Il eut soudain un air réjoui, mit de côté son arithmomètre et s’étira, faisant craquer ses puissantes omoplates.
« Je pense, Peter, que dans les plus brefs délais il va me falloir modifier le nom de cette auberge.
— Tiens ? dis-je. Et comment allez-vous la rebaptiser ?
— Je l’ignore encore, dit le patron. Et cela me tracasse un peu. Dans quelques jours ma vallée grouillera de journalistes et je dois être paré de pied en cap pour cette date. Bien sûr, compteront pour beaucoup les conclusions auxquelles sera parvenue l’enquête officielle, mais la presse ne peut non plus rester indifférente au point de vue du propriétaire des lieux…»
Je ne cachai pas mon étonnement : « Faut-il comprendre que le propriétaire des lieux a déjà des conclusions personnelles sur l’affaire ?

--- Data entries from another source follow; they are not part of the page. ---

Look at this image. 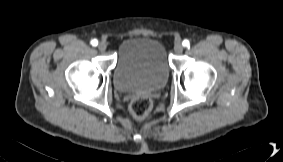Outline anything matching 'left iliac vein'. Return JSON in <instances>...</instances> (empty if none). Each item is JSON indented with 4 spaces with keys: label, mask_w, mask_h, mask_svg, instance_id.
I'll list each match as a JSON object with an SVG mask.
<instances>
[{
    "label": "left iliac vein",
    "mask_w": 283,
    "mask_h": 162,
    "mask_svg": "<svg viewBox=\"0 0 283 162\" xmlns=\"http://www.w3.org/2000/svg\"><path fill=\"white\" fill-rule=\"evenodd\" d=\"M174 51L176 54H181L183 51V45L180 42L176 43L174 46Z\"/></svg>",
    "instance_id": "left-iliac-vein-1"
}]
</instances>
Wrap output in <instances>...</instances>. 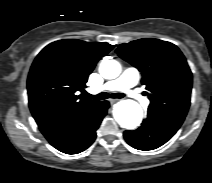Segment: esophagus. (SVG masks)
I'll return each instance as SVG.
<instances>
[{
    "instance_id": "1",
    "label": "esophagus",
    "mask_w": 212,
    "mask_h": 183,
    "mask_svg": "<svg viewBox=\"0 0 212 183\" xmlns=\"http://www.w3.org/2000/svg\"><path fill=\"white\" fill-rule=\"evenodd\" d=\"M118 100H119V99H110L109 102H110L111 104H114V103H116Z\"/></svg>"
}]
</instances>
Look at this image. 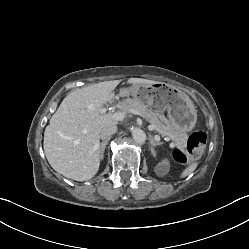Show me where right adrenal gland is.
I'll use <instances>...</instances> for the list:
<instances>
[{"label":"right adrenal gland","mask_w":249,"mask_h":249,"mask_svg":"<svg viewBox=\"0 0 249 249\" xmlns=\"http://www.w3.org/2000/svg\"><path fill=\"white\" fill-rule=\"evenodd\" d=\"M108 141H109V139H106V140H104V141H102V142L100 143L99 151H100V158H101V159H103L105 147H106Z\"/></svg>","instance_id":"2a0ac1e0"}]
</instances>
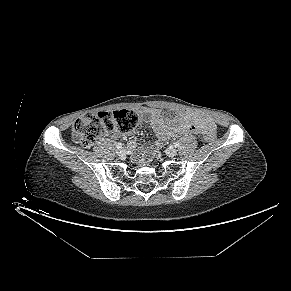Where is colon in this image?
I'll return each mask as SVG.
<instances>
[{
  "instance_id": "colon-1",
  "label": "colon",
  "mask_w": 291,
  "mask_h": 291,
  "mask_svg": "<svg viewBox=\"0 0 291 291\" xmlns=\"http://www.w3.org/2000/svg\"><path fill=\"white\" fill-rule=\"evenodd\" d=\"M139 116L135 111L121 109L115 111L85 114L78 118L72 128L73 137L84 147L93 146L102 136L112 131L130 132L138 125ZM206 141L216 139L215 128L203 133Z\"/></svg>"
}]
</instances>
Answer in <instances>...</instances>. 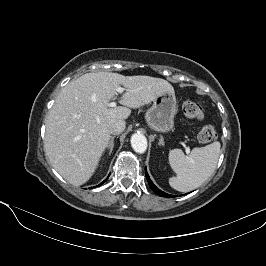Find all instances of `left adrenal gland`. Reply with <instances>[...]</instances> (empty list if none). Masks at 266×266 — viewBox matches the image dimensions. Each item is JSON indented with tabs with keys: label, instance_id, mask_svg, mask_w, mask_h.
<instances>
[{
	"label": "left adrenal gland",
	"instance_id": "1",
	"mask_svg": "<svg viewBox=\"0 0 266 266\" xmlns=\"http://www.w3.org/2000/svg\"><path fill=\"white\" fill-rule=\"evenodd\" d=\"M159 145H164V139H163V137L161 136V138H160V140H159V143H158Z\"/></svg>",
	"mask_w": 266,
	"mask_h": 266
}]
</instances>
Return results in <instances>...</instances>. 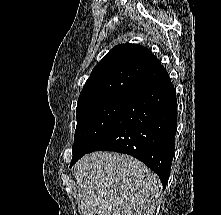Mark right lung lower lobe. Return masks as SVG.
<instances>
[{
    "instance_id": "1",
    "label": "right lung lower lobe",
    "mask_w": 221,
    "mask_h": 215,
    "mask_svg": "<svg viewBox=\"0 0 221 215\" xmlns=\"http://www.w3.org/2000/svg\"><path fill=\"white\" fill-rule=\"evenodd\" d=\"M176 124V92L167 75L133 97L87 153L107 150L129 154L145 163L166 185L174 155ZM81 157L72 160L71 166Z\"/></svg>"
}]
</instances>
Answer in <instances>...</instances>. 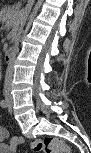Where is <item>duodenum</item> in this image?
Masks as SVG:
<instances>
[{
  "instance_id": "410a0bca",
  "label": "duodenum",
  "mask_w": 91,
  "mask_h": 153,
  "mask_svg": "<svg viewBox=\"0 0 91 153\" xmlns=\"http://www.w3.org/2000/svg\"><path fill=\"white\" fill-rule=\"evenodd\" d=\"M14 55H15V49L12 47L7 48L3 54V61L5 62V64L7 65L11 64L13 61Z\"/></svg>"
}]
</instances>
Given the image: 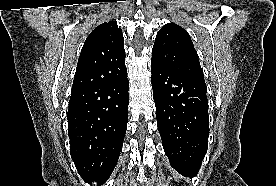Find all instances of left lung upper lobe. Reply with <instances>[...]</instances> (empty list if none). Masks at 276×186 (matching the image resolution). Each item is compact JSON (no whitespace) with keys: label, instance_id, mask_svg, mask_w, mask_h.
I'll return each instance as SVG.
<instances>
[{"label":"left lung upper lobe","instance_id":"1","mask_svg":"<svg viewBox=\"0 0 276 186\" xmlns=\"http://www.w3.org/2000/svg\"><path fill=\"white\" fill-rule=\"evenodd\" d=\"M152 64L204 81L197 52L189 34L179 25H164L155 38Z\"/></svg>","mask_w":276,"mask_h":186}]
</instances>
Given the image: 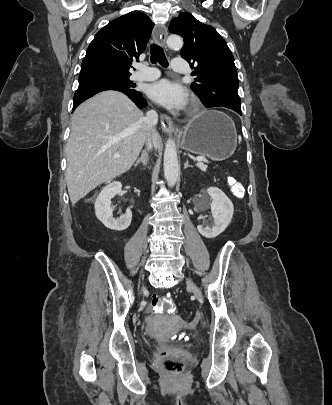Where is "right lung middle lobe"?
<instances>
[{"label":"right lung middle lobe","mask_w":332,"mask_h":405,"mask_svg":"<svg viewBox=\"0 0 332 405\" xmlns=\"http://www.w3.org/2000/svg\"><path fill=\"white\" fill-rule=\"evenodd\" d=\"M130 75H121L114 73H99L79 76V87L83 89L94 85H114L132 91L135 84L129 80Z\"/></svg>","instance_id":"obj_1"}]
</instances>
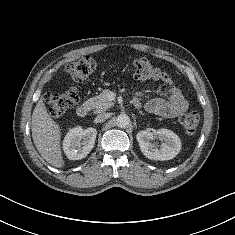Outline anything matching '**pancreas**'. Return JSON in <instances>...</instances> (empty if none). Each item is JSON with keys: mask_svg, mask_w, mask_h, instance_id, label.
Wrapping results in <instances>:
<instances>
[{"mask_svg": "<svg viewBox=\"0 0 235 235\" xmlns=\"http://www.w3.org/2000/svg\"><path fill=\"white\" fill-rule=\"evenodd\" d=\"M109 93V90H103L98 96L88 100L95 113L106 111L113 106L114 103L109 99Z\"/></svg>", "mask_w": 235, "mask_h": 235, "instance_id": "1", "label": "pancreas"}]
</instances>
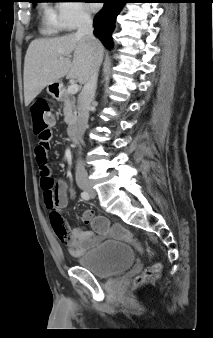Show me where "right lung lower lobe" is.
Here are the masks:
<instances>
[{
    "instance_id": "right-lung-lower-lobe-1",
    "label": "right lung lower lobe",
    "mask_w": 213,
    "mask_h": 338,
    "mask_svg": "<svg viewBox=\"0 0 213 338\" xmlns=\"http://www.w3.org/2000/svg\"><path fill=\"white\" fill-rule=\"evenodd\" d=\"M103 3V8L96 15L93 22L94 34L106 48L111 49V34L114 30L115 20L127 0H103Z\"/></svg>"
}]
</instances>
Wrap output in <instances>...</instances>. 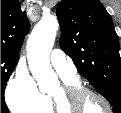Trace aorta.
Instances as JSON below:
<instances>
[{
	"instance_id": "aorta-1",
	"label": "aorta",
	"mask_w": 121,
	"mask_h": 113,
	"mask_svg": "<svg viewBox=\"0 0 121 113\" xmlns=\"http://www.w3.org/2000/svg\"><path fill=\"white\" fill-rule=\"evenodd\" d=\"M58 26L55 16L44 15L32 30L27 41L29 68L42 92H48L58 83L49 60Z\"/></svg>"
}]
</instances>
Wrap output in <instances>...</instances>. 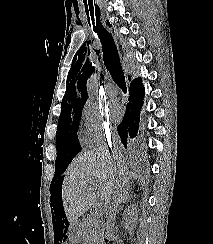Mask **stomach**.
Returning a JSON list of instances; mask_svg holds the SVG:
<instances>
[{
	"mask_svg": "<svg viewBox=\"0 0 213 244\" xmlns=\"http://www.w3.org/2000/svg\"><path fill=\"white\" fill-rule=\"evenodd\" d=\"M71 227L69 229V235L73 239L70 240L71 244H76L77 241L82 240L83 238V221H71Z\"/></svg>",
	"mask_w": 213,
	"mask_h": 244,
	"instance_id": "0dacf381",
	"label": "stomach"
}]
</instances>
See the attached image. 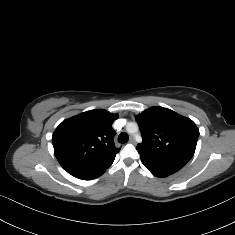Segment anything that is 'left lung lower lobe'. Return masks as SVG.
Returning <instances> with one entry per match:
<instances>
[{
  "mask_svg": "<svg viewBox=\"0 0 235 235\" xmlns=\"http://www.w3.org/2000/svg\"><path fill=\"white\" fill-rule=\"evenodd\" d=\"M144 166L156 177L163 178L174 174L185 165L141 154Z\"/></svg>",
  "mask_w": 235,
  "mask_h": 235,
  "instance_id": "1",
  "label": "left lung lower lobe"
}]
</instances>
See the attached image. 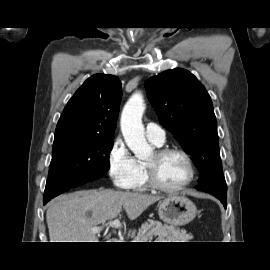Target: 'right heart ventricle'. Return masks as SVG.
<instances>
[{
	"label": "right heart ventricle",
	"instance_id": "obj_1",
	"mask_svg": "<svg viewBox=\"0 0 270 270\" xmlns=\"http://www.w3.org/2000/svg\"><path fill=\"white\" fill-rule=\"evenodd\" d=\"M156 146H161L153 141H151ZM137 163V175L133 183L132 189L137 191H145L148 189L149 185L146 179L145 166L144 162L140 160H136Z\"/></svg>",
	"mask_w": 270,
	"mask_h": 270
}]
</instances>
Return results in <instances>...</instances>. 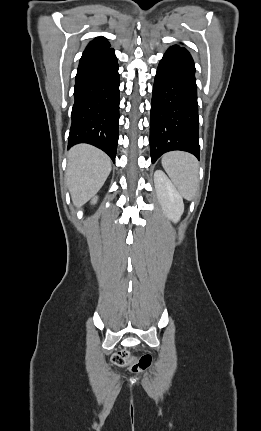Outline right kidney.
I'll list each match as a JSON object with an SVG mask.
<instances>
[{"instance_id":"right-kidney-1","label":"right kidney","mask_w":261,"mask_h":431,"mask_svg":"<svg viewBox=\"0 0 261 431\" xmlns=\"http://www.w3.org/2000/svg\"><path fill=\"white\" fill-rule=\"evenodd\" d=\"M97 200H98V197H97V196H95V197L92 199L91 204H95V203L97 202Z\"/></svg>"}]
</instances>
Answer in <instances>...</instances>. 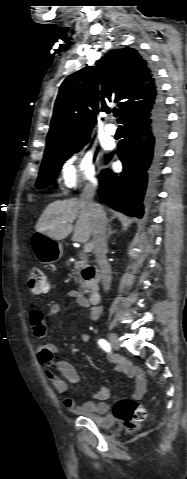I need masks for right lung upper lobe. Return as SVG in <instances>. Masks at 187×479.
<instances>
[{
	"mask_svg": "<svg viewBox=\"0 0 187 479\" xmlns=\"http://www.w3.org/2000/svg\"><path fill=\"white\" fill-rule=\"evenodd\" d=\"M156 75L136 49L111 51L95 67H84L61 84L46 150L72 145L89 135L100 111L116 103L121 122L137 107L160 95ZM45 150V151H46Z\"/></svg>",
	"mask_w": 187,
	"mask_h": 479,
	"instance_id": "obj_1",
	"label": "right lung upper lobe"
}]
</instances>
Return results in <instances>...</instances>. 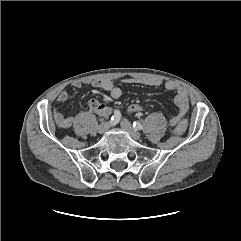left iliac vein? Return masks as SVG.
I'll list each match as a JSON object with an SVG mask.
<instances>
[{
  "instance_id": "left-iliac-vein-1",
  "label": "left iliac vein",
  "mask_w": 241,
  "mask_h": 241,
  "mask_svg": "<svg viewBox=\"0 0 241 241\" xmlns=\"http://www.w3.org/2000/svg\"><path fill=\"white\" fill-rule=\"evenodd\" d=\"M122 129L126 132L129 133V135L134 139V140H140L141 139V134L135 129L132 127L131 123L126 120V119H123L120 123Z\"/></svg>"
}]
</instances>
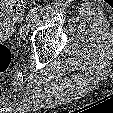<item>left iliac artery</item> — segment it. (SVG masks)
I'll use <instances>...</instances> for the list:
<instances>
[{
	"label": "left iliac artery",
	"mask_w": 113,
	"mask_h": 113,
	"mask_svg": "<svg viewBox=\"0 0 113 113\" xmlns=\"http://www.w3.org/2000/svg\"><path fill=\"white\" fill-rule=\"evenodd\" d=\"M37 12V8L36 7H32L31 9H30V11L28 12V15H27V17H26V20L28 21H30V20H32L33 18H34V16H35V13Z\"/></svg>",
	"instance_id": "1"
}]
</instances>
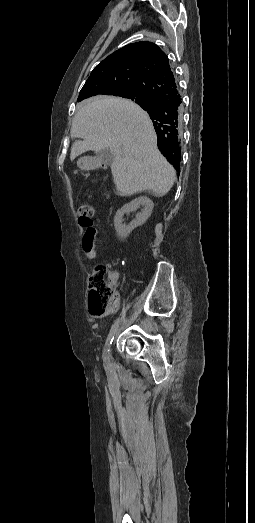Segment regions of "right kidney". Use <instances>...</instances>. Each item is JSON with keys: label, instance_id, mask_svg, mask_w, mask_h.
Instances as JSON below:
<instances>
[{"label": "right kidney", "instance_id": "1", "mask_svg": "<svg viewBox=\"0 0 255 523\" xmlns=\"http://www.w3.org/2000/svg\"><path fill=\"white\" fill-rule=\"evenodd\" d=\"M139 206H144L143 212H141V214H137L136 220H134V222H130L129 226H124V224H122V218L124 214H128V212H136ZM153 208L154 204L150 198H147V196H140V198H135V200H132L130 204H125L123 208L117 210L116 216L114 218V224L118 236H120V238L123 240V238H127L128 234H130L134 228L145 224L146 220H148L149 216H151Z\"/></svg>", "mask_w": 255, "mask_h": 523}]
</instances>
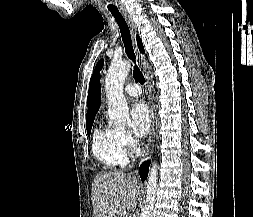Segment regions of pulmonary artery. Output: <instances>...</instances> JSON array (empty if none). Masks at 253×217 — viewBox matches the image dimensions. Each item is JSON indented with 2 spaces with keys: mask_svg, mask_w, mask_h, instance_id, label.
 Listing matches in <instances>:
<instances>
[{
  "mask_svg": "<svg viewBox=\"0 0 253 217\" xmlns=\"http://www.w3.org/2000/svg\"><path fill=\"white\" fill-rule=\"evenodd\" d=\"M124 91L127 95L137 97L141 94V89L136 83H129L125 86Z\"/></svg>",
  "mask_w": 253,
  "mask_h": 217,
  "instance_id": "1",
  "label": "pulmonary artery"
}]
</instances>
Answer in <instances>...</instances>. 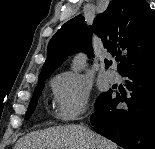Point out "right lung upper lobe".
I'll return each mask as SVG.
<instances>
[{"label":"right lung upper lobe","instance_id":"1","mask_svg":"<svg viewBox=\"0 0 155 149\" xmlns=\"http://www.w3.org/2000/svg\"><path fill=\"white\" fill-rule=\"evenodd\" d=\"M93 27L111 54L125 51L118 72L155 64V15L145 0H112L105 12L97 15ZM85 51L91 54V29L81 15L66 22L48 45L46 62L39 79L49 77L68 55ZM111 61L105 60V67Z\"/></svg>","mask_w":155,"mask_h":149}]
</instances>
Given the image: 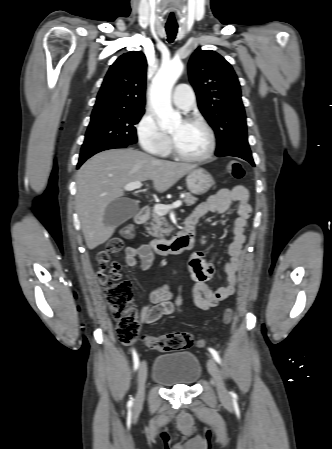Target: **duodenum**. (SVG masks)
Instances as JSON below:
<instances>
[{
    "mask_svg": "<svg viewBox=\"0 0 332 449\" xmlns=\"http://www.w3.org/2000/svg\"><path fill=\"white\" fill-rule=\"evenodd\" d=\"M149 215L148 207H141L134 217L137 225L144 224ZM195 225L187 218L183 223V228L170 239H155L151 241V246L159 255L176 254L188 250L194 242Z\"/></svg>",
    "mask_w": 332,
    "mask_h": 449,
    "instance_id": "duodenum-1",
    "label": "duodenum"
}]
</instances>
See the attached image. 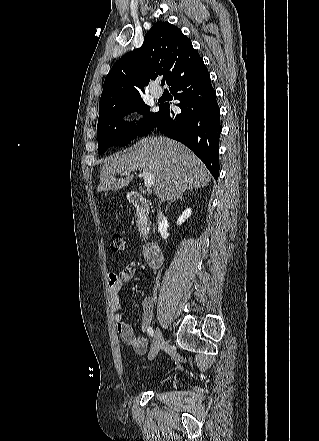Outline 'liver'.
<instances>
[{"instance_id":"1","label":"liver","mask_w":319,"mask_h":441,"mask_svg":"<svg viewBox=\"0 0 319 441\" xmlns=\"http://www.w3.org/2000/svg\"><path fill=\"white\" fill-rule=\"evenodd\" d=\"M145 170L155 177L153 192L161 200L181 199L186 190L205 187L211 175L194 153L167 137H144L129 152L110 156L100 173L97 192L127 186L133 175L116 179V173Z\"/></svg>"}]
</instances>
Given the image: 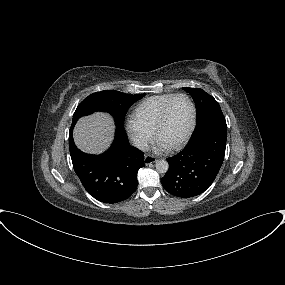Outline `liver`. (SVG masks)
<instances>
[{"label": "liver", "instance_id": "6515ba94", "mask_svg": "<svg viewBox=\"0 0 285 285\" xmlns=\"http://www.w3.org/2000/svg\"><path fill=\"white\" fill-rule=\"evenodd\" d=\"M112 118L103 113L81 118L74 129V141L79 149L91 154L104 152L113 139Z\"/></svg>", "mask_w": 285, "mask_h": 285}]
</instances>
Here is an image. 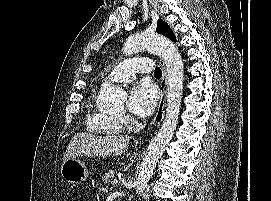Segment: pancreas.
<instances>
[{"label":"pancreas","mask_w":271,"mask_h":201,"mask_svg":"<svg viewBox=\"0 0 271 201\" xmlns=\"http://www.w3.org/2000/svg\"><path fill=\"white\" fill-rule=\"evenodd\" d=\"M115 177L114 171L110 170L104 174L102 177V182L104 183H110V179H113Z\"/></svg>","instance_id":"cf45deb5"}]
</instances>
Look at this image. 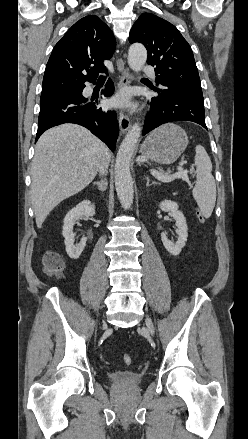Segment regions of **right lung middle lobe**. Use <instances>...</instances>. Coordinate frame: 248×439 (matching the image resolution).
I'll return each instance as SVG.
<instances>
[{
    "instance_id": "right-lung-middle-lobe-1",
    "label": "right lung middle lobe",
    "mask_w": 248,
    "mask_h": 439,
    "mask_svg": "<svg viewBox=\"0 0 248 439\" xmlns=\"http://www.w3.org/2000/svg\"><path fill=\"white\" fill-rule=\"evenodd\" d=\"M68 93H70V92H68ZM68 93H64V94H60V95H55V96H45V97H41V99H40V105L45 104V103H47V102H49V101H51V100H54V99H56V98H58V97H60V96L66 95V94H68Z\"/></svg>"
}]
</instances>
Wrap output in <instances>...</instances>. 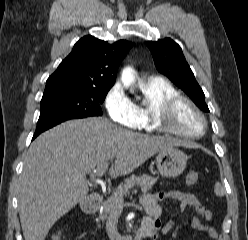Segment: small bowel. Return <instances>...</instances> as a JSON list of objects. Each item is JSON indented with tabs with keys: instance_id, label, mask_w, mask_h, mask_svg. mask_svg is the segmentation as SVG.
Listing matches in <instances>:
<instances>
[{
	"instance_id": "obj_1",
	"label": "small bowel",
	"mask_w": 248,
	"mask_h": 240,
	"mask_svg": "<svg viewBox=\"0 0 248 240\" xmlns=\"http://www.w3.org/2000/svg\"><path fill=\"white\" fill-rule=\"evenodd\" d=\"M166 200L179 202L181 209L192 207L198 215L192 222L193 228L206 232L213 239H218L217 231L206 223L212 219V212L203 206L196 196L181 191H160L156 194H142L139 198L146 211L143 221L152 224L149 236L151 240H156L160 231L164 234L170 232L174 225L173 220L163 225L160 219L162 214L160 203Z\"/></svg>"
}]
</instances>
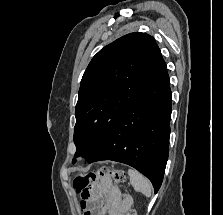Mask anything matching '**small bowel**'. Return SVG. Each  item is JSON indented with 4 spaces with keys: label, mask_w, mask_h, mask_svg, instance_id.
<instances>
[{
    "label": "small bowel",
    "mask_w": 223,
    "mask_h": 215,
    "mask_svg": "<svg viewBox=\"0 0 223 215\" xmlns=\"http://www.w3.org/2000/svg\"><path fill=\"white\" fill-rule=\"evenodd\" d=\"M133 200L122 195L110 178H103L92 185L83 195L84 215H126Z\"/></svg>",
    "instance_id": "1"
}]
</instances>
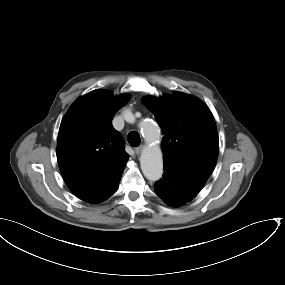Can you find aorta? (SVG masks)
Here are the masks:
<instances>
[{"label": "aorta", "instance_id": "1", "mask_svg": "<svg viewBox=\"0 0 285 285\" xmlns=\"http://www.w3.org/2000/svg\"><path fill=\"white\" fill-rule=\"evenodd\" d=\"M141 133L148 143L140 157L143 175L150 181H157L163 174V157L161 148L152 143L160 140V128L151 120H143L140 125Z\"/></svg>", "mask_w": 285, "mask_h": 285}]
</instances>
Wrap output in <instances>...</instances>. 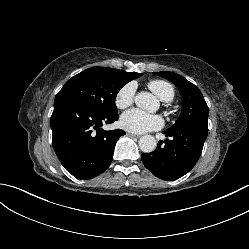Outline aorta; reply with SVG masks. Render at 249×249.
Here are the masks:
<instances>
[{
	"mask_svg": "<svg viewBox=\"0 0 249 249\" xmlns=\"http://www.w3.org/2000/svg\"><path fill=\"white\" fill-rule=\"evenodd\" d=\"M135 103L142 109L151 110L155 107L156 100L151 93L142 91L135 96ZM156 146V139L152 135H144L139 140V147L145 153L154 151Z\"/></svg>",
	"mask_w": 249,
	"mask_h": 249,
	"instance_id": "1",
	"label": "aorta"
}]
</instances>
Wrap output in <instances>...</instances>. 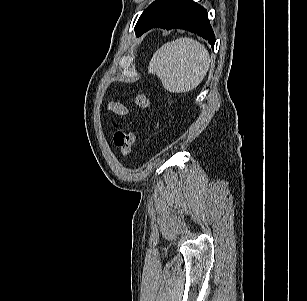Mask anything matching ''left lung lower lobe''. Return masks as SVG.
<instances>
[{
	"label": "left lung lower lobe",
	"mask_w": 307,
	"mask_h": 301,
	"mask_svg": "<svg viewBox=\"0 0 307 301\" xmlns=\"http://www.w3.org/2000/svg\"><path fill=\"white\" fill-rule=\"evenodd\" d=\"M155 27L188 30L208 40L212 47L215 44V36L209 23L207 11L193 0H179L159 22L148 27L142 34Z\"/></svg>",
	"instance_id": "left-lung-lower-lobe-1"
}]
</instances>
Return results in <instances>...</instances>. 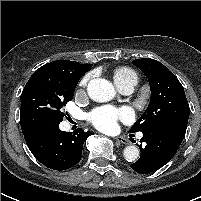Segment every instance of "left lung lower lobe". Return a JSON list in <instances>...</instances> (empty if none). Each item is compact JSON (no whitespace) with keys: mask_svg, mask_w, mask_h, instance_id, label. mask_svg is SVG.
<instances>
[{"mask_svg":"<svg viewBox=\"0 0 201 201\" xmlns=\"http://www.w3.org/2000/svg\"><path fill=\"white\" fill-rule=\"evenodd\" d=\"M187 129V123L170 121L154 125L143 131L138 145L140 159L130 167L141 174L154 172L167 164L176 154ZM142 142L146 143L142 147Z\"/></svg>","mask_w":201,"mask_h":201,"instance_id":"obj_1","label":"left lung lower lobe"}]
</instances>
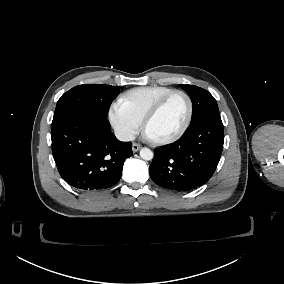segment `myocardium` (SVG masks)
<instances>
[{"instance_id":"f54148a6","label":"myocardium","mask_w":284,"mask_h":284,"mask_svg":"<svg viewBox=\"0 0 284 284\" xmlns=\"http://www.w3.org/2000/svg\"><path fill=\"white\" fill-rule=\"evenodd\" d=\"M176 94H182L188 103V113H187V117L183 123V125L181 126V128L171 137L166 138V139H162V140H157V139H152L150 137L147 136L146 133V129L149 125V123L161 112V110L164 108V106L166 105V103ZM193 113H194V105H193V101L190 97V95L183 91V90H173L172 92L166 94L164 97H162L146 114V116L144 117V119L141 122V128H142V132L144 134V136L151 141L152 143L156 144V145H166V144H170L173 143L175 141H177L188 129V127L190 126V123L192 121L193 118Z\"/></svg>"}]
</instances>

— Conclusions, point de vue… les termes sont un peu impropres… Mais j’ai une intuition, en tout cas, intuition qui vous manque encore pour l’instant. Mais qui vous viendra, Peter. Qui se formera en vous automatiquement, dès que vous aurez approfondi les choses. Nous ne réagissons pas au même rythme parce que vous et moi sommes de nature différente. N’oublions pas que je suis mécanicien autodidacte, ce qui fait qu’en général chez moi les intuitions remplacent les déductions. Vous, vous êtes inspecteur de police. Chez vous les intuitions apparaissent comme conséquence de vos déductions, au moment où vos déductions ne vous suffisent plus. Quand elles vous ont découragé. Oui, Peter… Mais maintenant, posez-moi vos questions. »
Contrairement à ce que je m’étais promis (mais fatigue et désespoir s’étaient emparés de moi), je lui racontai l’affaire Heenkus de bout en bout. Il m’écouta en hochant son crâne chauve. Lorsque j’eus terminé, il commenta : « Oui… Vous voyez, Heenkus, lui aussi…»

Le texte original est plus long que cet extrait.